Macquarie Dictionary Blog: Archives
The internet – to capitalise or not to capitalise?
Nov 11, 2011
We have recently received a query about the spelling of the internet with a lower case i from someone who feels strongly that the capitalised form should be used. After all, they argue, if Facebook and Twitter are capitalised, so should the thing that makes Facebook and Twitter possible.
Firstly we should point out that the dictionary still allows the capitalised form of the word. It gives the lower case form as headword and the upper case form as variant because that is how it is at the moment, and the function of the dictionary is to record how it is, not to instruct or lead the way.
Facebook and Twitter are capitalised because they are trademarks. They are words that are owned by companies.

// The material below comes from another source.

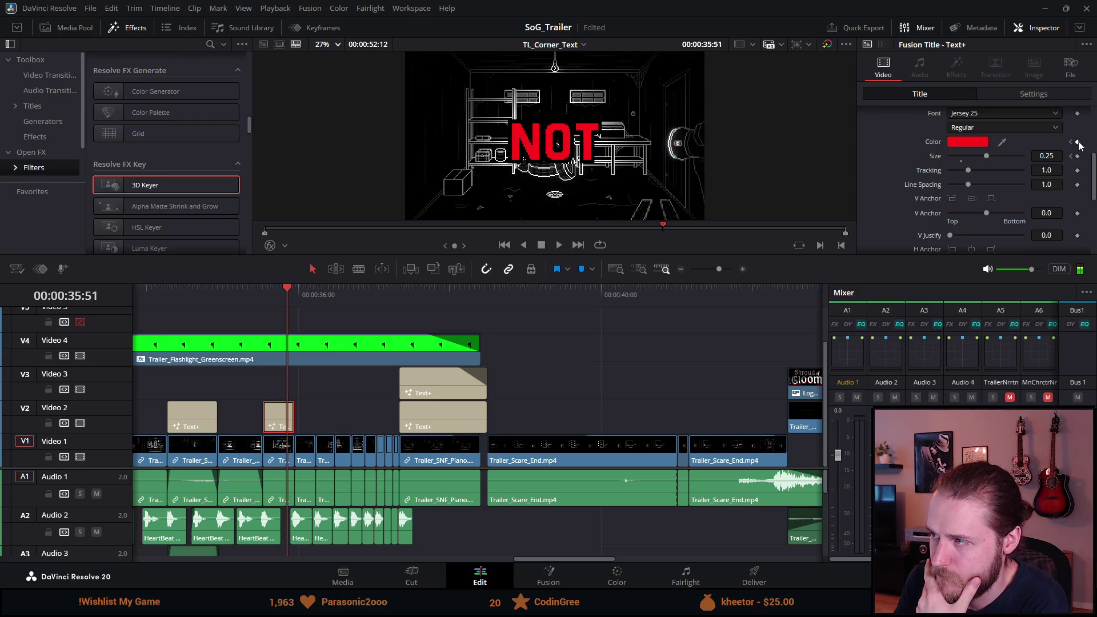
click(1071, 142)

The basic function of the capital is to mark out a proper noun from the generic or common nouns. The use of the the in front of the word makes a non-count noun either by turning an adjective into a noun (the poor) or by turning a noun with a possible plural form into one that does not allow of a plural (the universe). Internet was originally used adjectivally and then turned into a noun.
OED records a use of the:
Before the name of a unique object or one so considered, or of which there is only one at a time; e.g. the sun, the earth, the sea, the sky, the air, the world, the universe, the Almighty, the Lord, the Messiah, the Saviour, the Gospel, the Bible, the abyss, the pit, the Devil, the Emperor, the Pope, the Kaiser, the Sultan, the Shah, etc.
The capitalisation is following a different line. Religion demands capitals but perhaps we would not want to put the internet on the same pedestal as God?